Matthew Homer, who was studying psychology at university, sold most of the haul in exchange for cash to buy heroin.
He was caught after his mother was shopping in Kidderminster and saw one of her necklaces displayed in a jeweller's shop window. The valuables, stolen from a safe, included a wedding ring belonging to a great-grandfather, solid gold chains, antique coin sets, the mother's wedding ring and gold sovereigns, said Charles Hardy, prosecuting.
In a letter to the court, the defendant's mother Elaine Homer said the family was "devastated" by her son's "callous and self-centred actions" in stealing valuables handed down over generations.
Homer, 29, of Stourport Road, Kidderminster, pleaded guilty to theft and seven counts of fraud. Judge John Cavell told him: "You stole from your family on a very large scale items which were of great sentimental value. Your family will never get over this."
He said the family - who ran a haulage business - had tried to help him quit drugs and he had enjoyed many advantages that others in the grip of a similar addiction had not been fortunate enough to have.
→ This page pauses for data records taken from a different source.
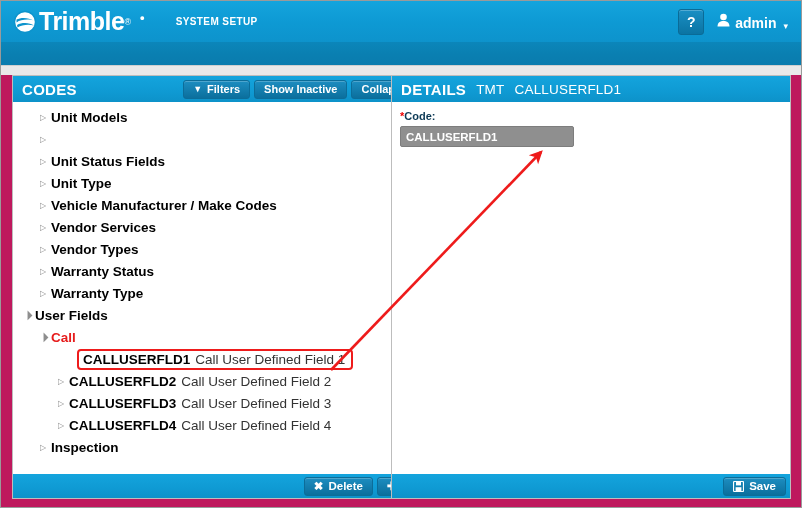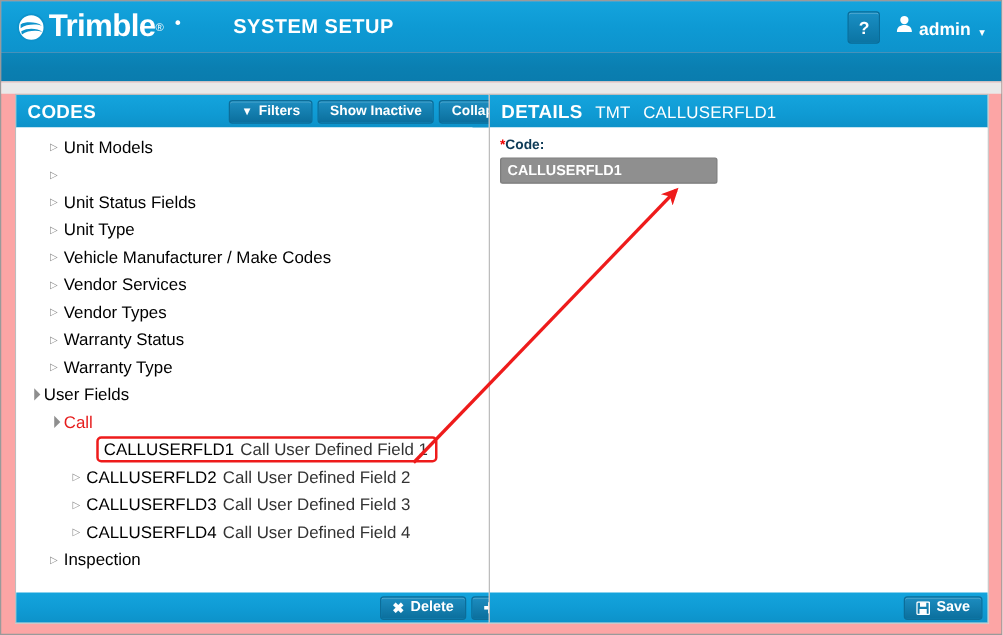--- a/index.html
+++ b/index.html
@@ -12,7 +12,7 @@
   #app {
     position: relative;
     width: 802px; height: 508px;
-    background: #fca5a5;
+    background: #be185d;
     border: 1px solid #9a9a9a;
   }
 

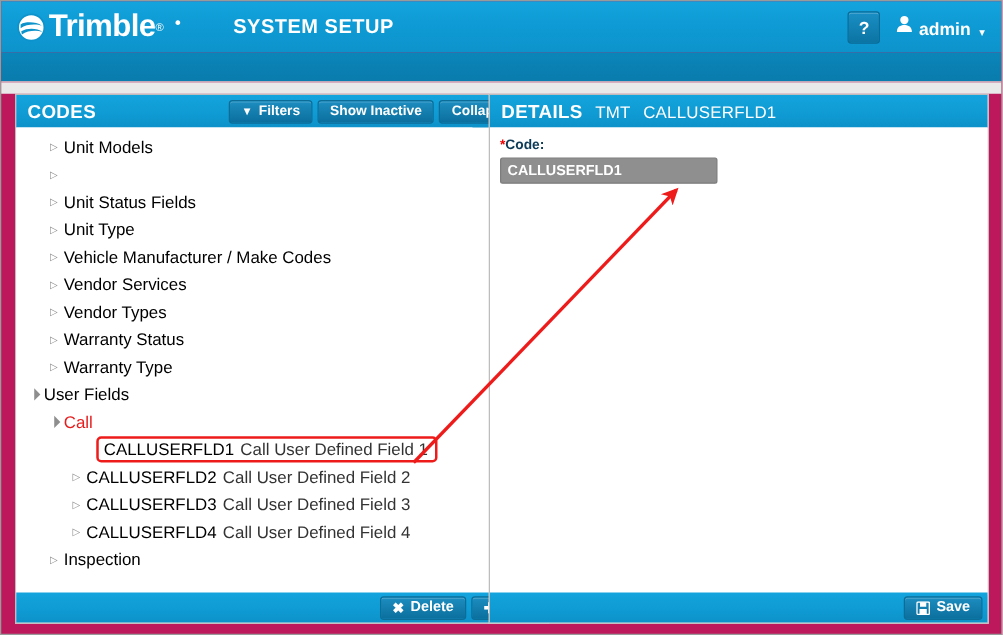--- a/index.html
+++ b/index.html
@@ -39,8 +39,8 @@
     color:#ffffff; font-size:13px; margin-left:9px; margin-top:-8px; font-weight:bold;
   }
   .app-title {
-    color: #ffffff; font-size: 16px; font-weight: bold;
-    letter-spacing: 0.4px; margin-left: 42px;
+    color: #ffffff; font-size: 10px; font-weight: bold;
+    letter-spacing: 0.4px; margin-left: 31px;
   }
   .topbar-right {
     margin-left: auto; display: flex; align-items: center; margin-right: 13px;

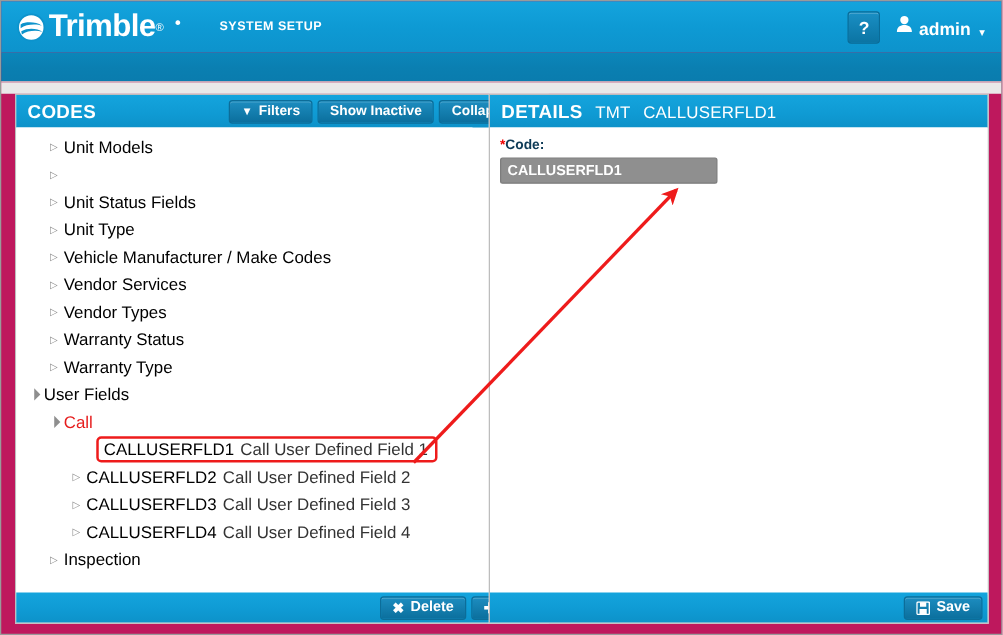--- a/index.html
+++ b/index.html
@@ -117,7 +117,7 @@
     width: 16px; min-width:16px; display:flex; align-items:center; justify-content:center;
     color:#8e8e8e; font-size:8px;
   }
-  .node-lbl { font-weight:normal; color:#000000; }
+  .node-lbl { font-weight:bold; color:#000000; }
   .node-lbl.red { color:#e61c1c; }
   .node-sub { font-weight:normal; color:#333333; margin-left:5px; }
   .lvl1 { padding-left: 6px; }

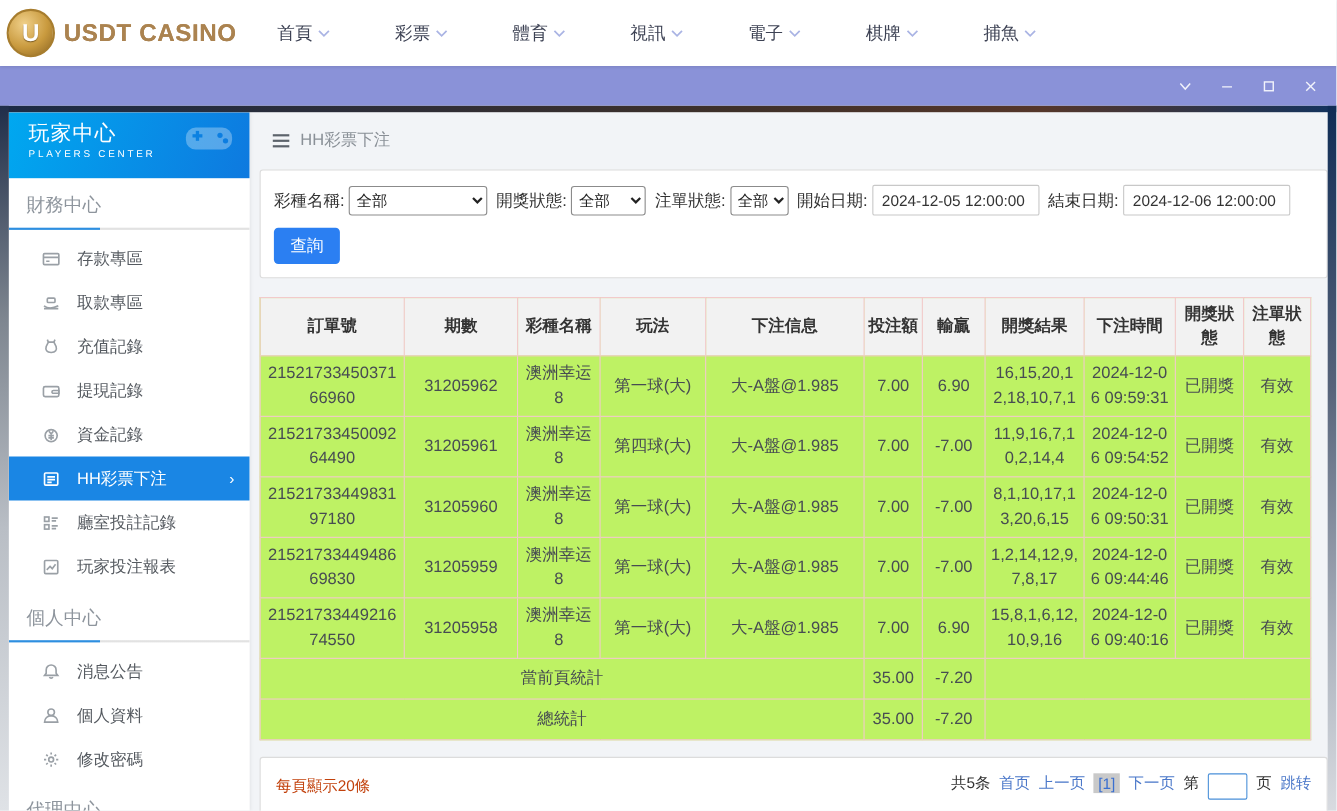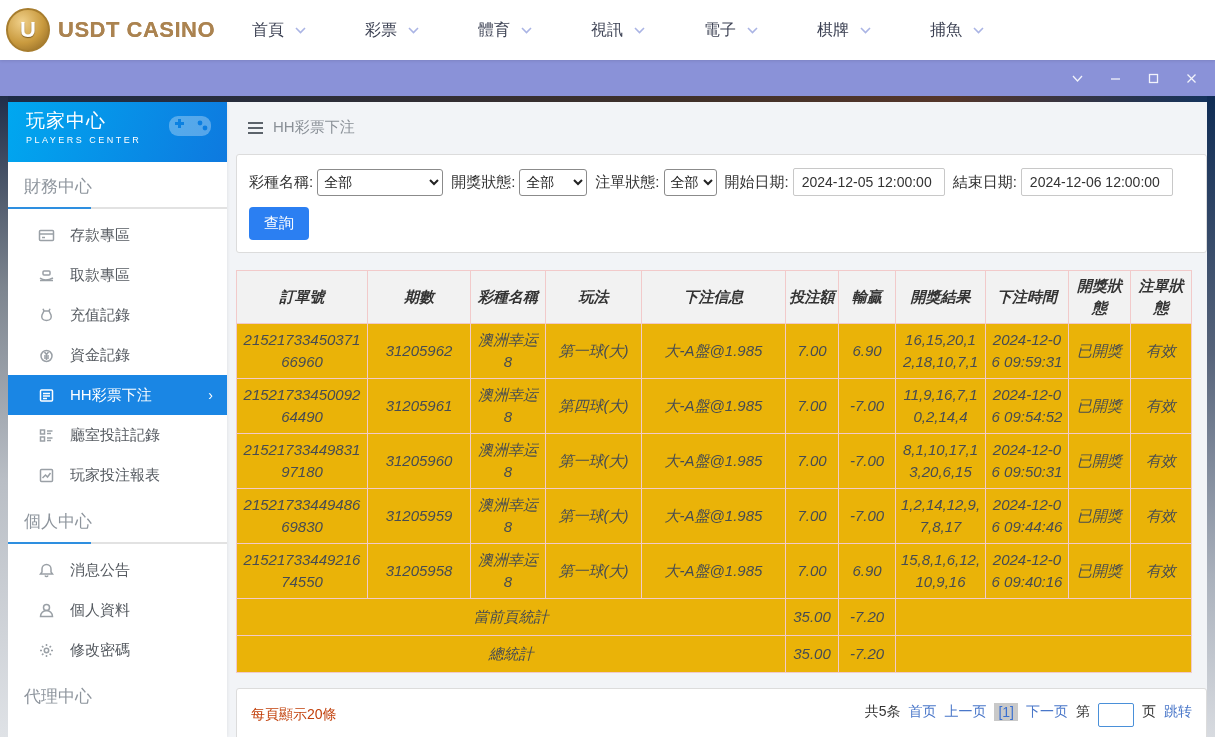--- a/index.html
+++ b/index.html
@@ -19,7 +19,7 @@
     background:linear-gradient(180deg,#c9a066,#8f6a3e); -webkit-background-clip:text;
     background-clip:text; color:#ab8350; }
   .mainnav { position:absolute; left:252px; top:0; height:60px; display:flex; align-items:center; gap:59px; }
-  .nav-item { display:flex; align-items:center; gap:11px; cursor:pointer; }
+  .nav-item { display:flex; align-items:center; gap:5px; cursor:pointer; }
   .nav-item .lbl { font-size:16px; color:#3d4254; }
   .chev { width:11px; height:7px; }
   .chev polyline { fill:none; stroke:#aab4e4; stroke-width:1.6; }

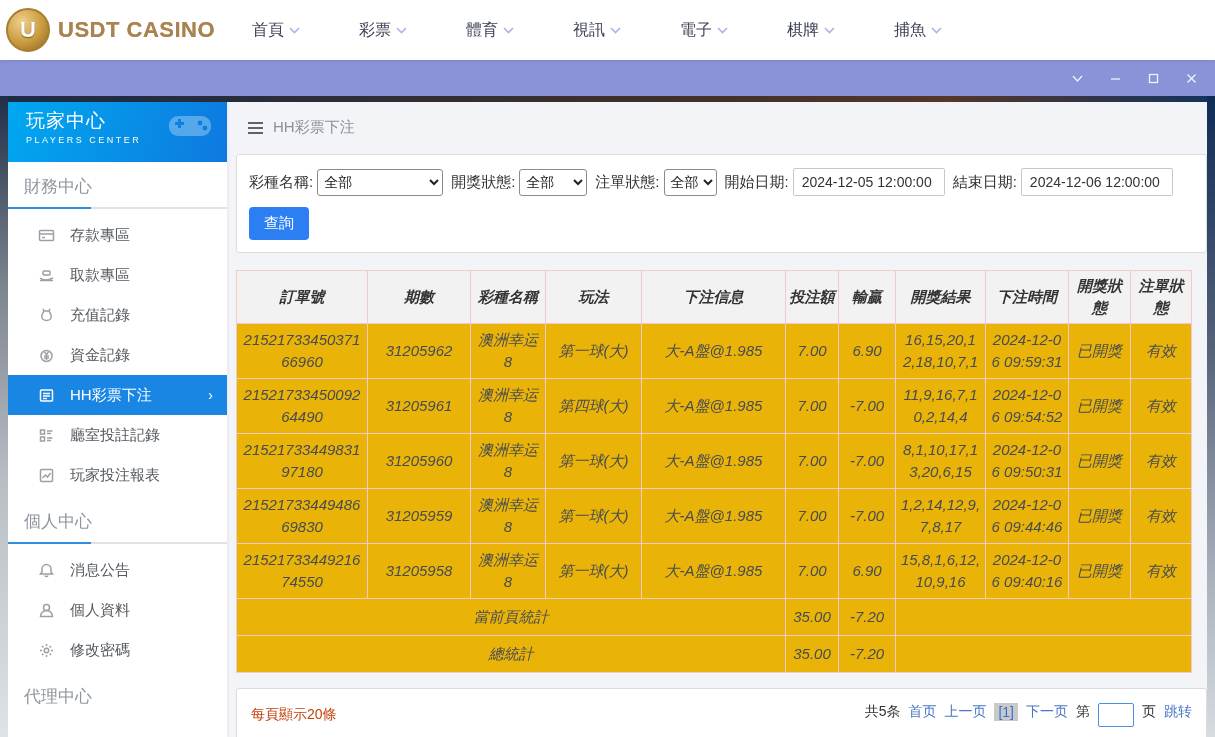--- a/index.html
+++ b/index.html
@@ -80,8 +80,8 @@
     font-size:15px; padding:7px 15px; cursor:pointer; }
 
   .table-wrap { margin-top:17px; }
-  table { border-collapse:collapse; table-layout:fixed; width:955px; background:#eab308;
-    border:1px solid #e0e0e0; font-size:15px; color:#474c52;font-style:italic; }
+  table { border-collapse:collapse; table-layout:fixed; width:955px; background:#bef264;
+    border:1px solid #e0e0e0; font-size:15px; color:#474c52; }
   col.c0{width:131px} col.c1{width:103px} col.c2{width:75px} col.c3{width:96px}
   col.c4{width:144px} col.c5{width:53px} col.c6{width:57px} col.c7{width:90px}
   col.c8{width:83px} col.c9{width:62px} col.c10{width:61px}

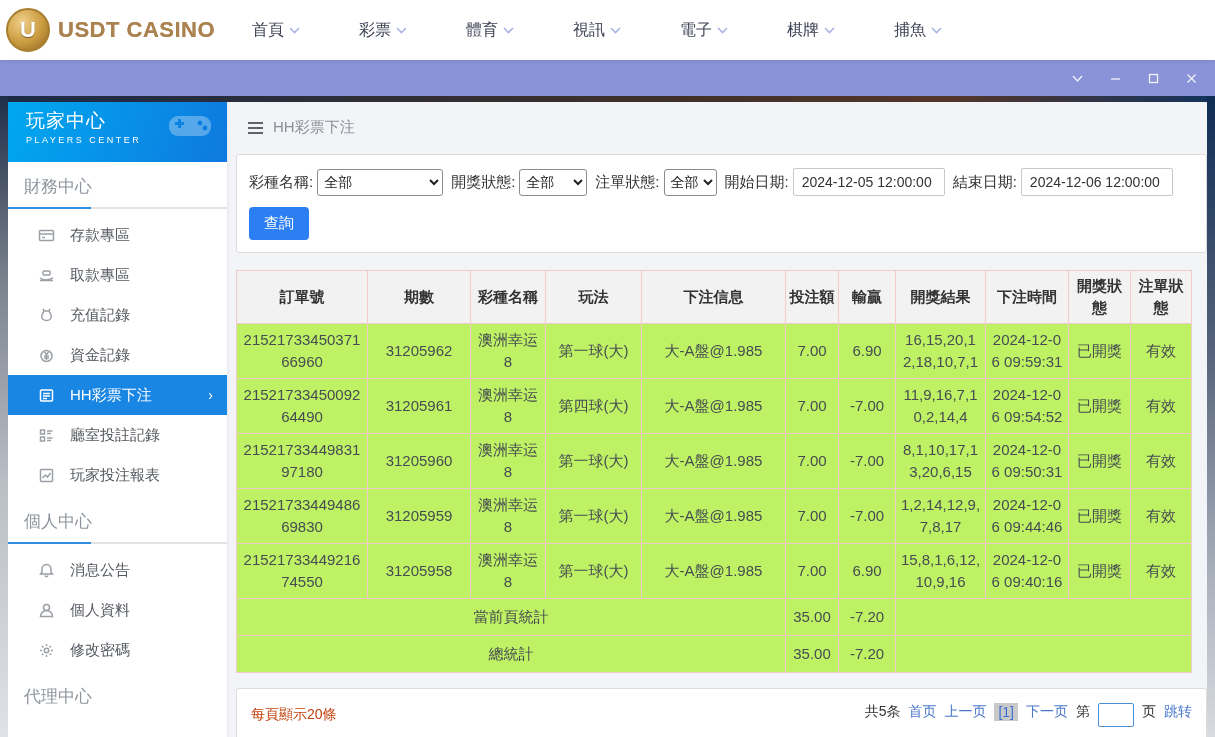--- a/index.html
+++ b/index.html
@@ -224,6 +224,13 @@
               <line x1="11" y1="4" x2="12" y2="1.8"></line>
             </svg></span>
         <span>充值記錄</span>
+      </div>
+      <div class="side-item">
+        <span class="ico"><svg viewBox="0 0 17 17">
+              <rect x="1.5" y="4.5" width="14" height="9" rx="1.5"></rect>
+              <path d="M10.5 8 h5 v2.5 h-5 a1.25 1.25 0 0 1 0 -2.5 Z"></path>
+            </svg></span>
+        <span>提現記錄</span>
       </div>
       <div class="side-item">
         <span class="ico"><svg viewBox="0 0 17 17">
The jewellery went missing after Homer suddenly left home in May this year without explanation, said Mr Hardy. The haul was sold to jewellers, an antiques store and a cash converters shop. Only valuables worth £2,890 were recovered by police.
Homer, who had 57 previous convictions since 2004 - mostly for shoplifting - got hooked on heroin at 14 but kicked the habit for six months and began a university course, said his barrister Tim Talbot-Webb.
He also started training as a counsellor to help other addicts but then met a woman who was a heroin user and fell to drug temptation once again.
The drugs caused blood clots in his legs and he nearly died. He was forced to leave his university course, underwent rehabilitation treatment but continued on heroin.
Mr Talbot-Webb added: "This is the lowest point he has ever reached in his life. He deeply regrets what he did. His family have cut him off, although his sister still supports him."